BEGIN Given text
Peptidomics dataset: Blood plasma and serum samples of healthy donors fractionated on a set of chromatography sorbents

Abstract

Blood as connective tissue potentially contains evidence of all processes occurring within the organism, at least in trace amounts (Petricoin et al., 2006) [1]. Because of their small size, peptides penetrate cell membranes and epithelial barriers more freely than proteins. Among the peptides found in blood, there are both fragments of proteins secreted by various tissues and performing their function in plasma and receptor ligands: hormones, cytokines and mediators of cellular response (Anderson et al., 2002) [2]. In addition, in minor amounts, there are peptide disease markers (for example, oncomarkers) and even foreign peptides related to pathogenic organisms and infection agents. To propose an approach for detailed peptidome characterization, we carried out an LC-MS/MS analysis of blood serum and plasma samples taken from 20 healthy donors on a TripleTOF 5600+ mass-spectrometer. We prepared samples based on our previously developed method of peptide desorption from the surface of abundant blood plasma proteins followed by standard chromatographic steps (Ziganshin et al., 2011) [3]. The mass-spectrometry peptidomics data presented in this article have been deposited to the ProteomeXchange Consortium (Deutsch et al., 2017) [4] via the PRIDE partner repository with the dataset identifier PXD008141 and 10.6019/PXD008141.
END Given text
BEGIN Supplied information
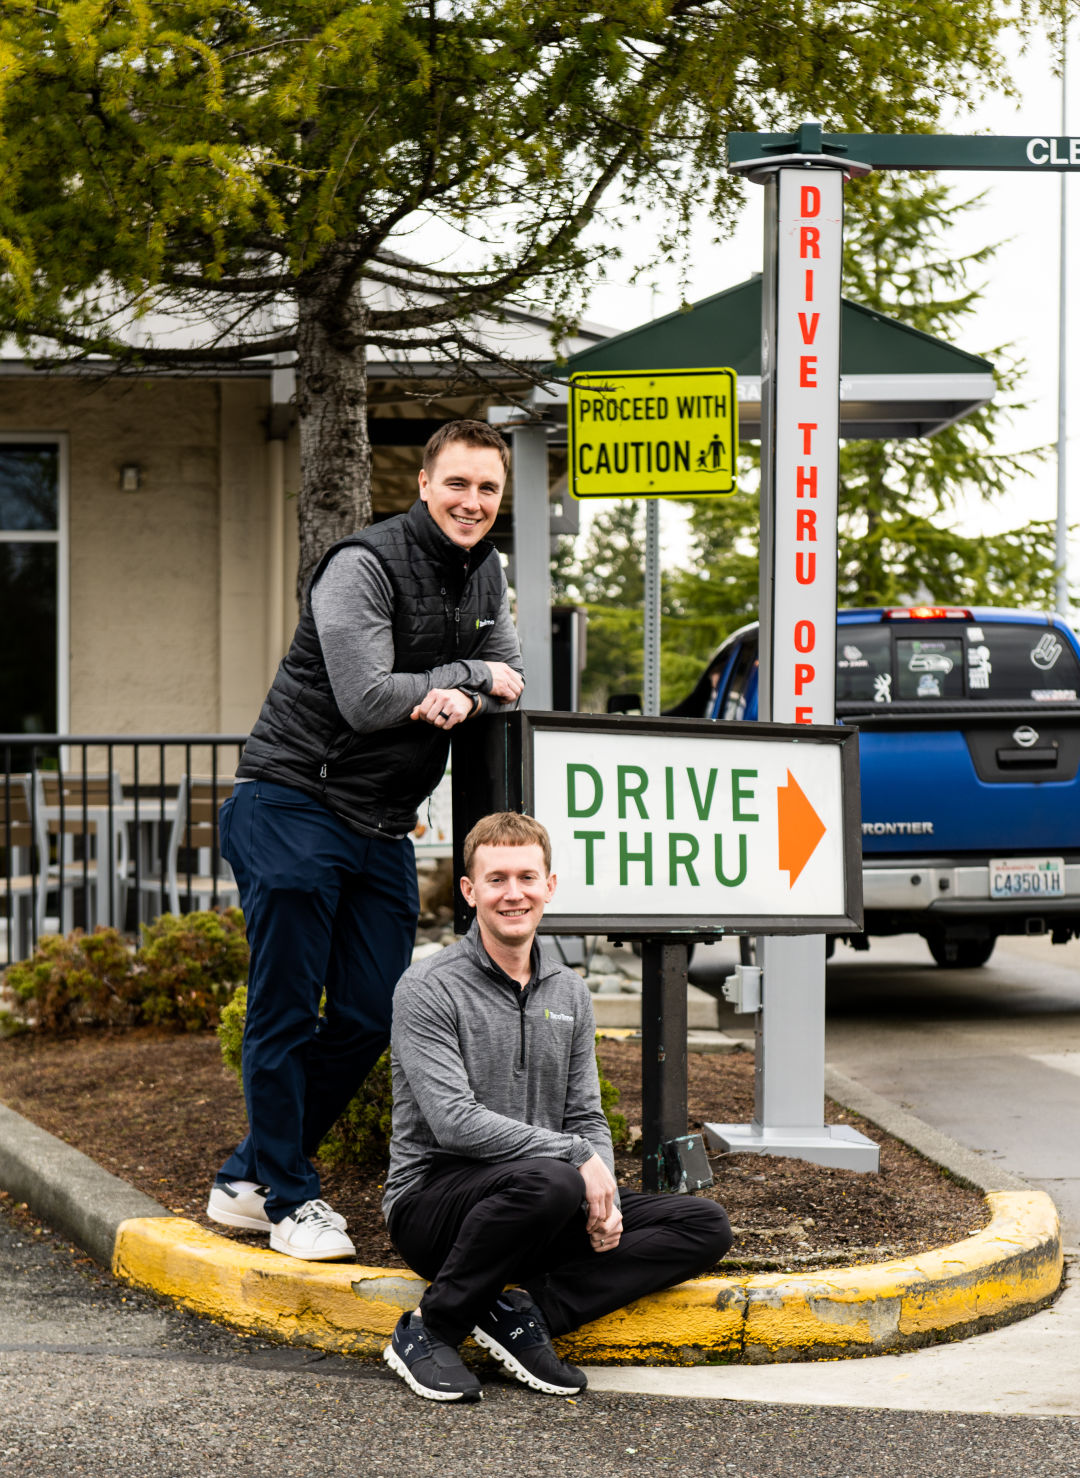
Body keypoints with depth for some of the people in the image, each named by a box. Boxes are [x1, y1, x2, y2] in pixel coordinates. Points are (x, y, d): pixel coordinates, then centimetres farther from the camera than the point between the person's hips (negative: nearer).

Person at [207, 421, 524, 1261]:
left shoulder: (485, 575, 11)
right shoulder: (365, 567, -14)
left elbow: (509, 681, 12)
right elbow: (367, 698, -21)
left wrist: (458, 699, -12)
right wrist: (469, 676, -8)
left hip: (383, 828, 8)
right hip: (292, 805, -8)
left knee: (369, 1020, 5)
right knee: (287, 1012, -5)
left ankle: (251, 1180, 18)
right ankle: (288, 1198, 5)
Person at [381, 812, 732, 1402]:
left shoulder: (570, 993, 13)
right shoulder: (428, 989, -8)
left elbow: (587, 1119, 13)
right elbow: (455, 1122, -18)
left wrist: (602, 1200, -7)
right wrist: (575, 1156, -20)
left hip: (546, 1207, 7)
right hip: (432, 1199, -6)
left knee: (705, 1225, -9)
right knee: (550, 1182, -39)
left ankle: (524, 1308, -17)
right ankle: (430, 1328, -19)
END Supplied information
BEGIN Supplied information
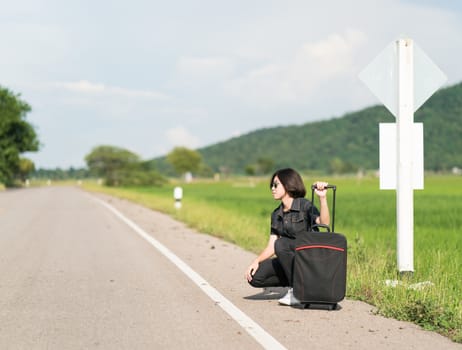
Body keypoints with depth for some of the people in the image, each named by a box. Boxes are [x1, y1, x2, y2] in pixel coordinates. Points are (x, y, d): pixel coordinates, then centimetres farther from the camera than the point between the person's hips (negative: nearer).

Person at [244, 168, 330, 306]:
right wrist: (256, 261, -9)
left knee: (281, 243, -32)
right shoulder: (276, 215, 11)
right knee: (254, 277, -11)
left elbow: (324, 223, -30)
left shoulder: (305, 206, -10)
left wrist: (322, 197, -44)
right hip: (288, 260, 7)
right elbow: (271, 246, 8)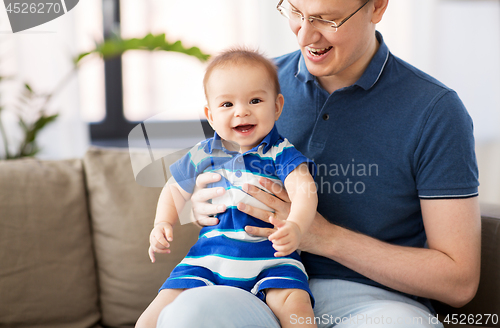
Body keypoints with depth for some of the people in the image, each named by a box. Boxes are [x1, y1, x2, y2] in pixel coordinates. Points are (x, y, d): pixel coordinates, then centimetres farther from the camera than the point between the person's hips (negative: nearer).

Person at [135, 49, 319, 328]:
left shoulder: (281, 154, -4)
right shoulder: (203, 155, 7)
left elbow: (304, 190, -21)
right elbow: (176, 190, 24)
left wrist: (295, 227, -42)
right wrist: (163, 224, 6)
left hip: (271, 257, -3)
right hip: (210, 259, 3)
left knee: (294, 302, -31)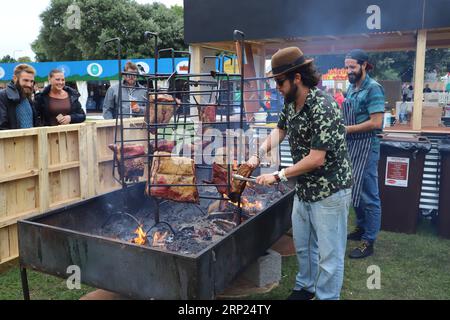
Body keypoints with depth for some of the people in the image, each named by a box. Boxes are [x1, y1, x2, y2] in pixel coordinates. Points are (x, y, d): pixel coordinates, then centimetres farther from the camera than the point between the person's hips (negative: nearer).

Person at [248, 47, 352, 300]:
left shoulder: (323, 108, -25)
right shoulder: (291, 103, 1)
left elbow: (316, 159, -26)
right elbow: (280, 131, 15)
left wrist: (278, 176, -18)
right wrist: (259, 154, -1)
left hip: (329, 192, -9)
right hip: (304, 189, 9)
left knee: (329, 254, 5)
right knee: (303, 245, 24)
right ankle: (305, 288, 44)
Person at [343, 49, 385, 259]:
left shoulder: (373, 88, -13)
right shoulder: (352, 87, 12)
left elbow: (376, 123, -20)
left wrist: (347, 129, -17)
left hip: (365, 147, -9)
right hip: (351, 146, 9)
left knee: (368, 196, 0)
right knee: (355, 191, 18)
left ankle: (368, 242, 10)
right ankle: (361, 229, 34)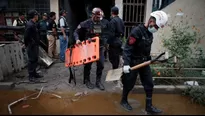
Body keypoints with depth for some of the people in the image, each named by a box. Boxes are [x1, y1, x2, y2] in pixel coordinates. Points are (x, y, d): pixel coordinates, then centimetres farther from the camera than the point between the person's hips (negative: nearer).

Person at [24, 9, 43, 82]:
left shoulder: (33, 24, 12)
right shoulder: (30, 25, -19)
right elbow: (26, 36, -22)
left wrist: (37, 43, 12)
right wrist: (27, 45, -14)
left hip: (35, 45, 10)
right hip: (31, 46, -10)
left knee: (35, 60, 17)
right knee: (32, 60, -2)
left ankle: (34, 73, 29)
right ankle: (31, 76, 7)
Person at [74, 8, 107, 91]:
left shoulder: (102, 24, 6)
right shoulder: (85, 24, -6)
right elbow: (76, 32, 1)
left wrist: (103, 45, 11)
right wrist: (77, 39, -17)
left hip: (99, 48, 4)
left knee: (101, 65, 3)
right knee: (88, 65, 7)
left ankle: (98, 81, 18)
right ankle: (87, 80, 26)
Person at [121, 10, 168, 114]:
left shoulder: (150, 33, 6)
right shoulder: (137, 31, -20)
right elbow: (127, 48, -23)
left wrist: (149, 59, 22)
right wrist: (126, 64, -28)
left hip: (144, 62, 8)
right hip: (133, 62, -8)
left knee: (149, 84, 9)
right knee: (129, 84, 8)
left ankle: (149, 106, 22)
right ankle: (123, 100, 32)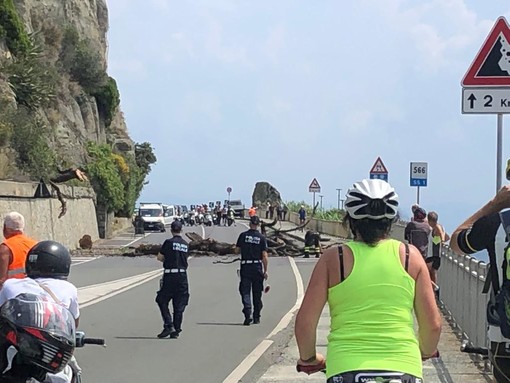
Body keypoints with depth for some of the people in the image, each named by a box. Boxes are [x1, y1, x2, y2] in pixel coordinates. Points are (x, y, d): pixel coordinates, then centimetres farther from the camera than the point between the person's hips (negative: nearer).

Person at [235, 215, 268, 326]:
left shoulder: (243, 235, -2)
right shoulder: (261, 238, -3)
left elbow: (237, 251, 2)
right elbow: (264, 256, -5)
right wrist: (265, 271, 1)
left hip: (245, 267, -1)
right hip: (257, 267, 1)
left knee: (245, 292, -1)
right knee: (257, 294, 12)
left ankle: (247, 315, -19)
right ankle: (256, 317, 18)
END Supplied information
(Activity list)
**a.** Decide whether each statement agrees with the peptidomics abstract. Answer yes or no and quote the words from the abstract that settle it.
(i) The samples came from 20 healthy donors.
(ii) Peptides pass through cell membranes less freely than proteins do.
(iii) The LC-MS/MS analysis was run on a TripleTOF 5600+ mass-spectrometer.
**b.** Answer these questions from the peptidomics abstract:
(i) Which kind of peptides does the abstract say are present in minor amounts, along with foreign peptides?
(ii) What method was sample preparation based on?
(iii) Through which partner repository was the data deposited?
The listing above comes from a different source than the peptidomics abstract.

(Results for each task)
**a.**
(i) Yes: "blood serum and plasma samples taken from 20 healthy donors"
(ii) No: "peptides penetrate cell membranes and epithelial barriers more freely than proteins"
(iii) Yes: "on a TripleTOF 5600+ mass-spectrometer"

**b.**
(i) Peptide disease markers, for example oncomarkers.
(ii) The previously developed method of peptide desorption from the surface of abundant blood plasma proteins, followed by standard chromatographic steps.
(iii) The PRIDE partner repository.